Acosta, the only one of the three Cubans who tried to commit suicide and has been identified, appeared in July at a border post in El Paso, Texas, and requested political asylum. At that time, he was returned to Mexico waiting for the hearing. But two months later he managed to enter the United States clandestinely through Ciudad Juárez and appeared before the Border Patrol, and thus ended up being sent to the ICE detention center in New Mexico.
Acosta now has a hearing scheduled for December where a judge will decide if his political asylum application is accepted. The possibilities are minimal, according to his lawyer, because Cubans who are detained in the Otero County prison register “a high level of asylum denials” by judges who “believe that even if they are politically persecuted they will not have problems if they are sent to Cuba,” which “is an absolute denial of the known conditions prevailing in Cuba.”
Thus, the Immigrant Advocacy Center delivered a letter to the Albuquerque Journal where a group of Cubans are attempting to sensitize the authorities to their reality. “We have been detained from 6 to 9 months, so we ask for our release. We will never be a public burden or represent a risk to the community. Most of us are professionals with a high educational level and we want to serve the community with our knowledge and contribute to the country,” says the letter.
The Otero County Detention Center is managed by MTC, a private institution that provides services to ICE.
At the beginning of the month a Cuban from Pinar del Río, Roylán Hernández Díaz, 43, committed suicide in a Louisiana prison where 500 other Cubans are waiting for immigration hearings or to be deported to their country of origin. Hernández Díaz’s case is rare, because the man and his wife crossed the border five months ago through El Paso, Texas, and were arrested by immigration.

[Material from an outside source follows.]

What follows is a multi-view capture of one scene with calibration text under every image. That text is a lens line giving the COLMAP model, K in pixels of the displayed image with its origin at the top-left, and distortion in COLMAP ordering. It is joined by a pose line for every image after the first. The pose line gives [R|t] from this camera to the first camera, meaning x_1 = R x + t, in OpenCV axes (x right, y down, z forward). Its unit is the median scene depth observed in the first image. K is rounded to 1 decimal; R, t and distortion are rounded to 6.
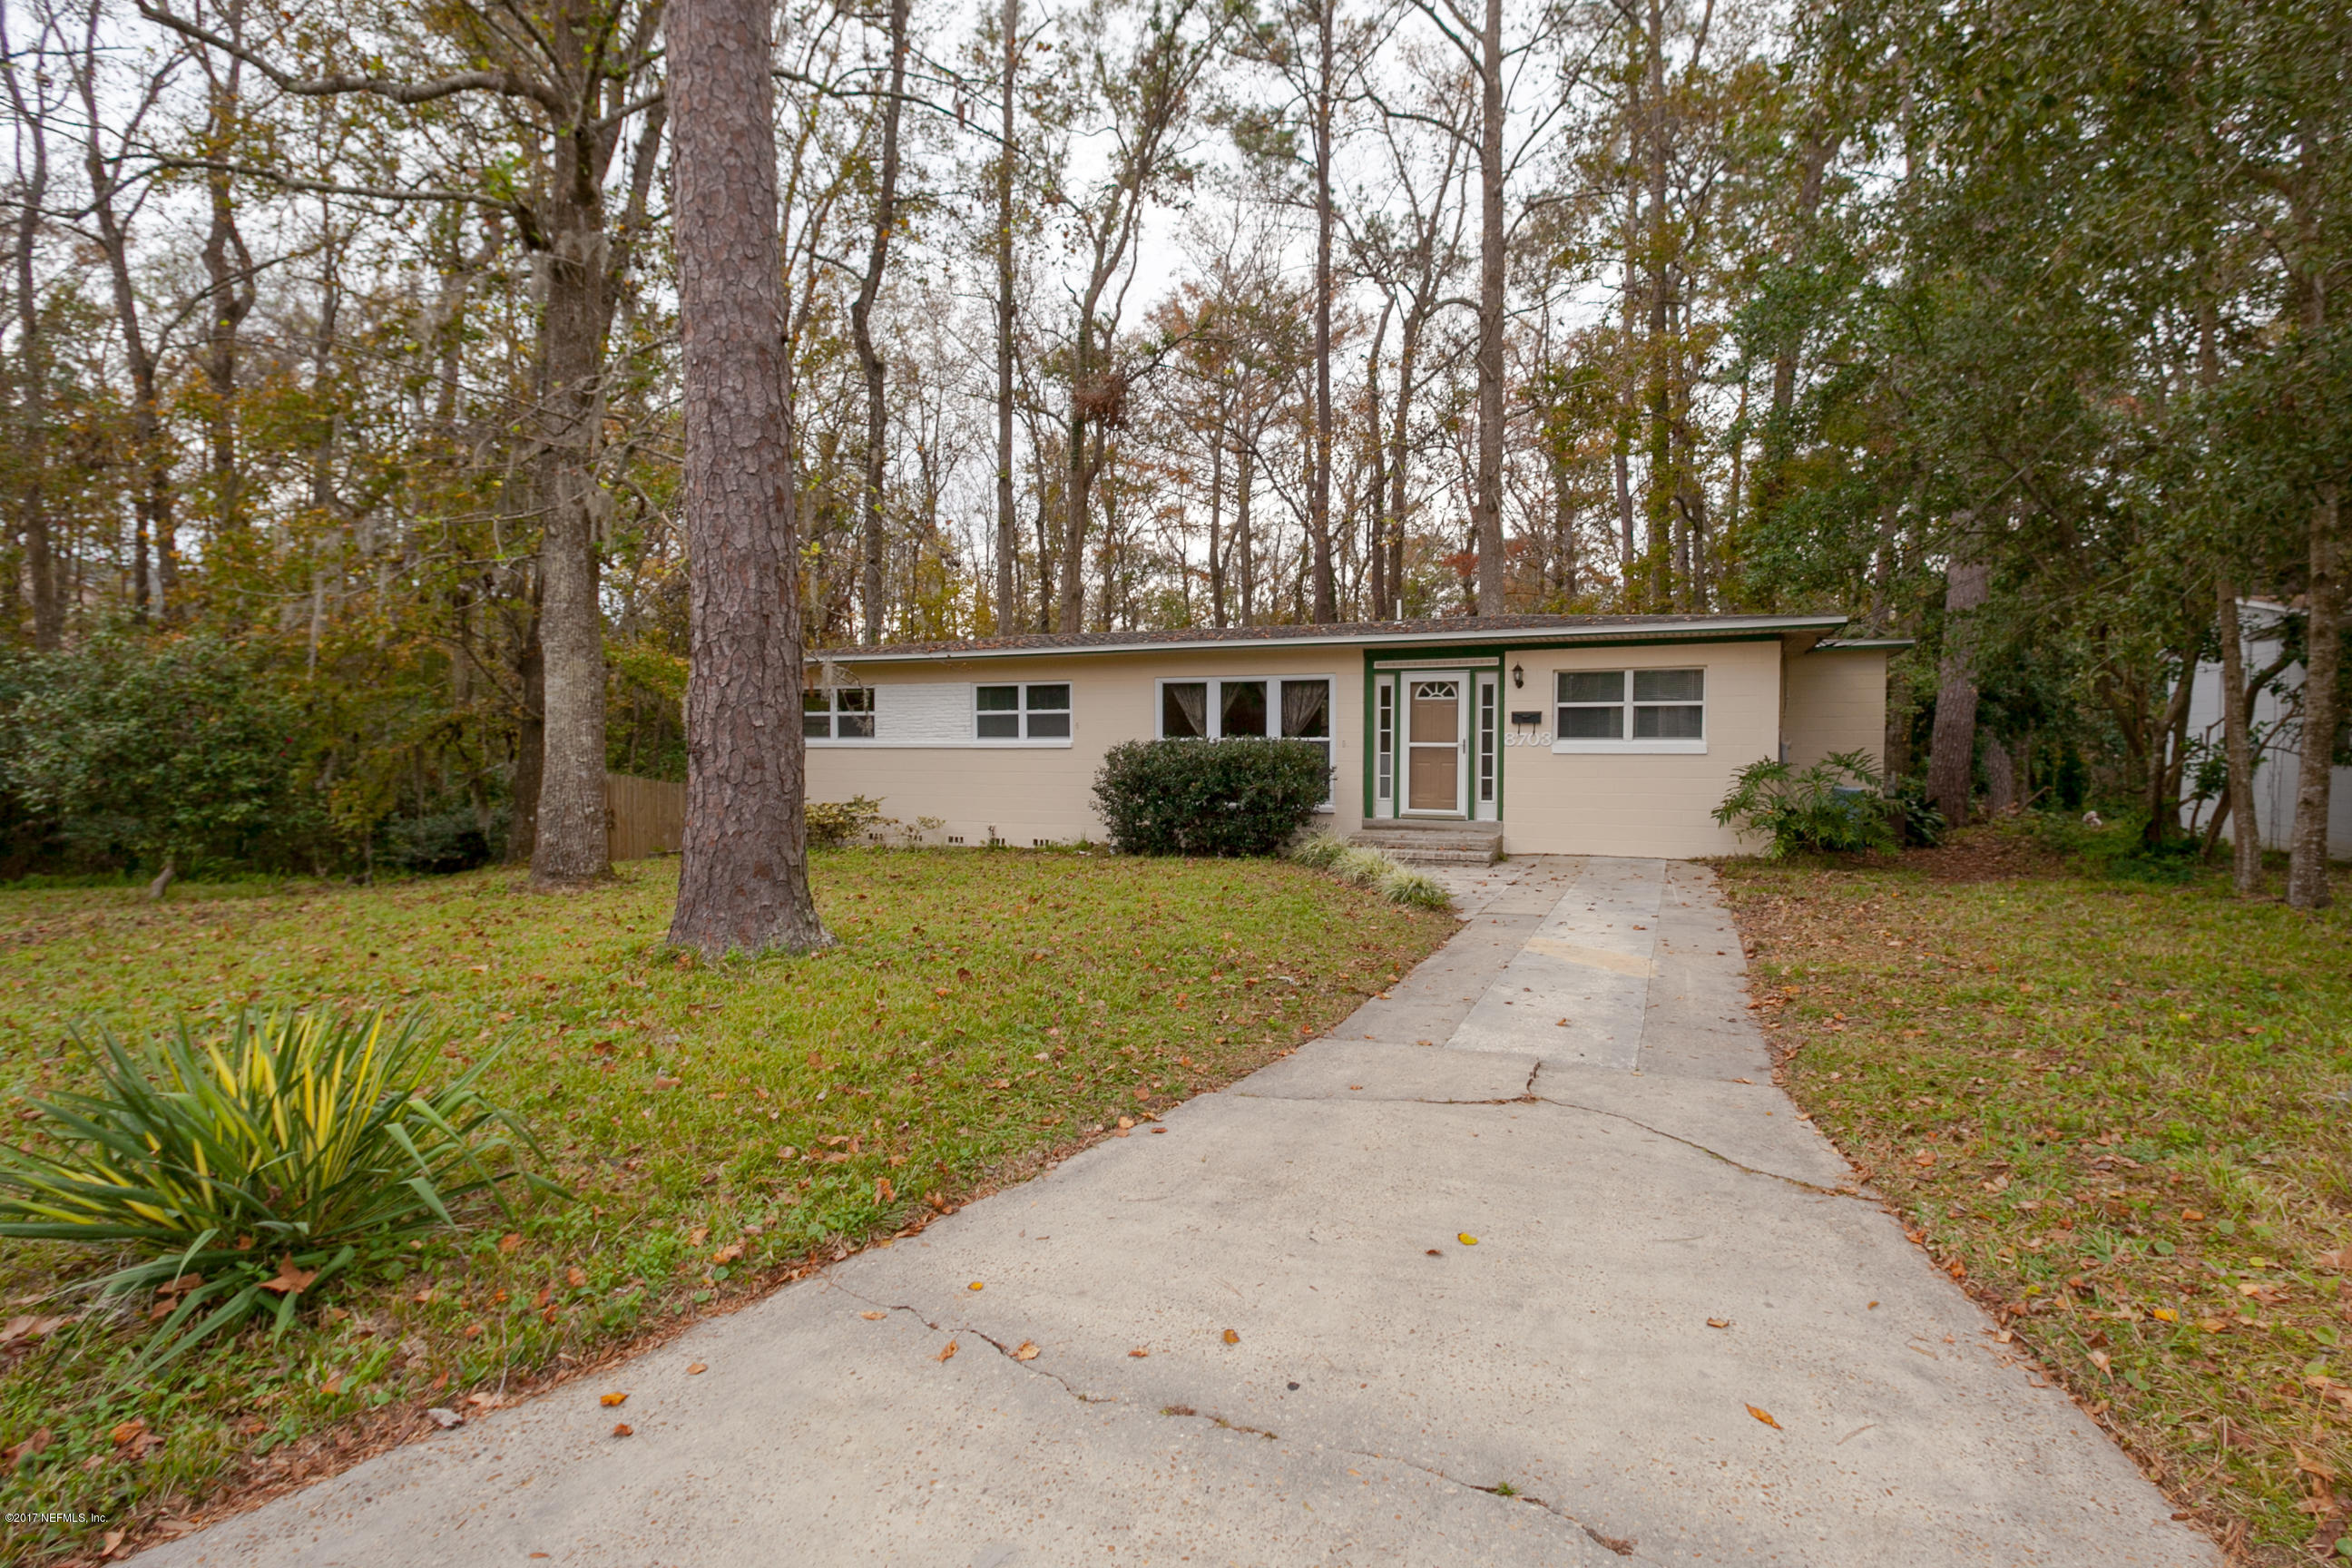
lens RADIAL K [[1412.4, 0, 1178.6], [0, 1412.4, 779.2], [0, 0, 1]] dist [-0.005619, -0.004484]
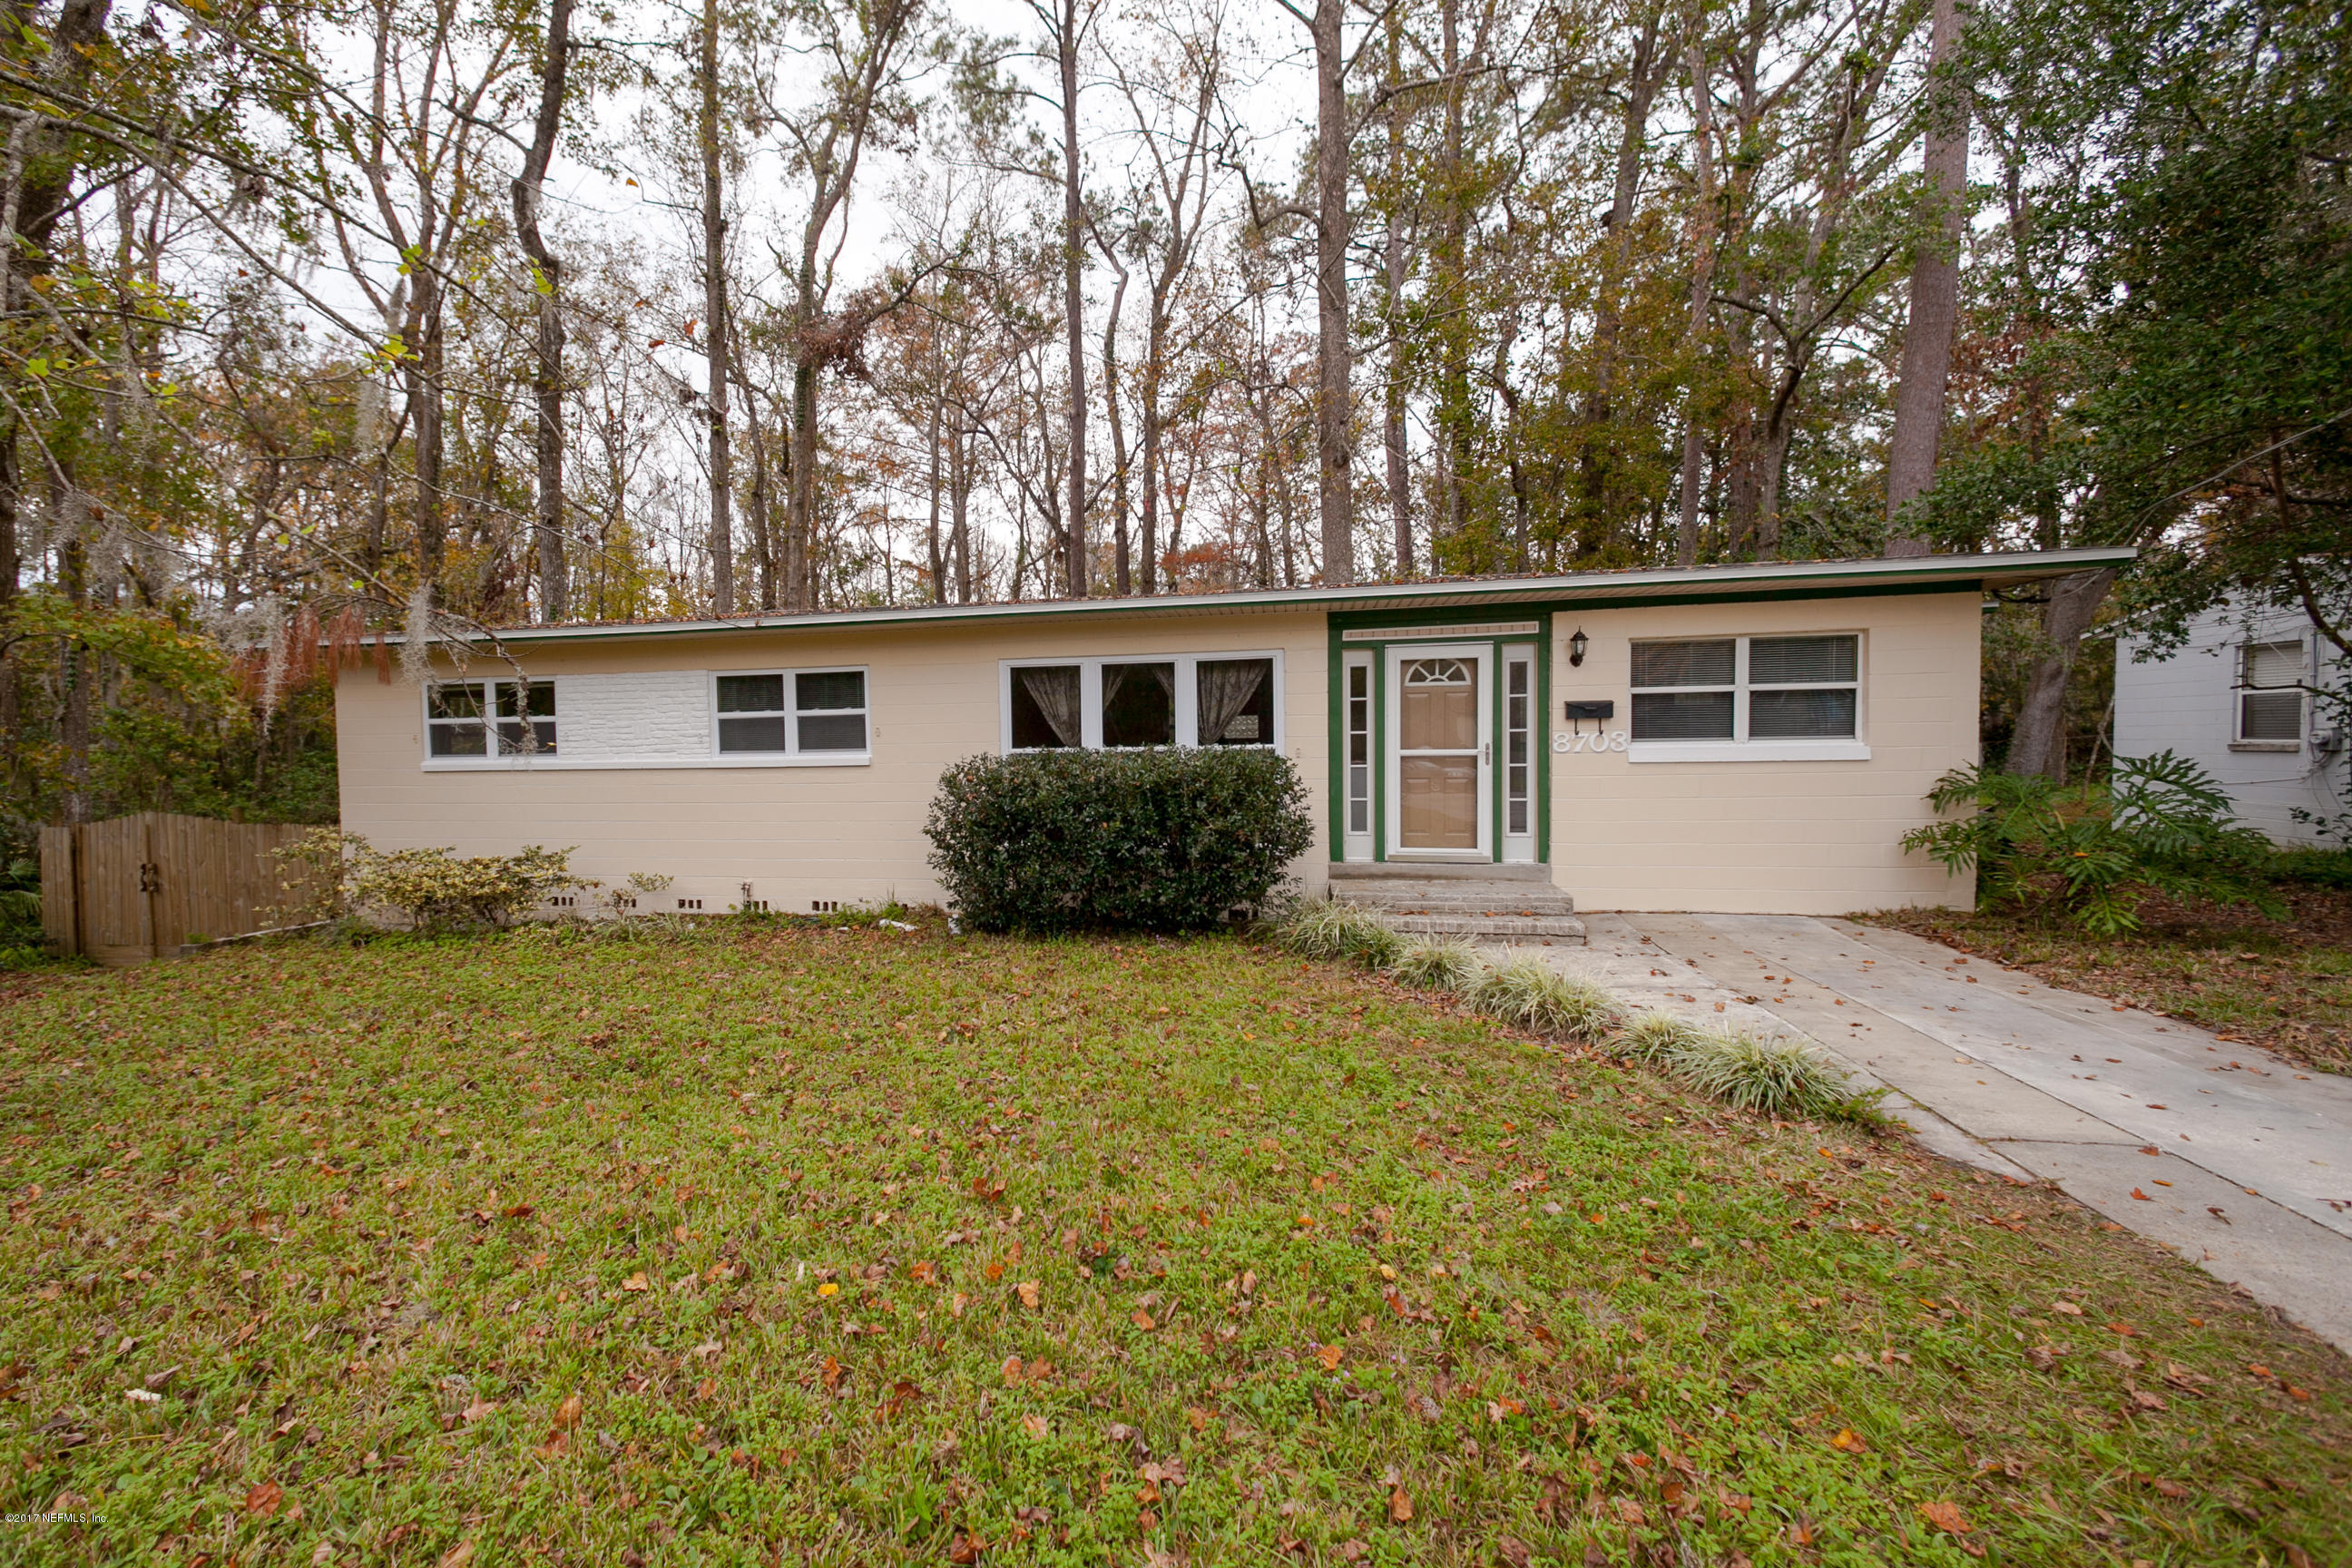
lens RADIAL K [[1412.4, 0, 1171.4], [0, 1412.4, 784.5], [0, 0, 1]] dist [-0.005619, -0.004484]
pose [[0.980407, -0.024373, 0.195467, -0.069779], [0.023418, 0.999700, 0.007194, -0.015261], [-0.195584, -0.002476, 0.980684, 0.327968]]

However, the woman was released and the husband sent to jail in Louisiana.
In that same prison in Pine Prairie, in September another Cuban, Osleivy Carnaval, 26, sewed his mouth after a judge denied his request for political asylum on the grounds that the young man did not have a “credible” reason to fear he would suffer reprisals if he returned to Cuba. The authorities discovered him when they went to look for him in the cell to put him on a plane, they informed the family and, since then, they have lifted an informational blockade around him. According to immigration lawyers, Carnaval was recently moved to Miami, and would have been deported to the island this Friday.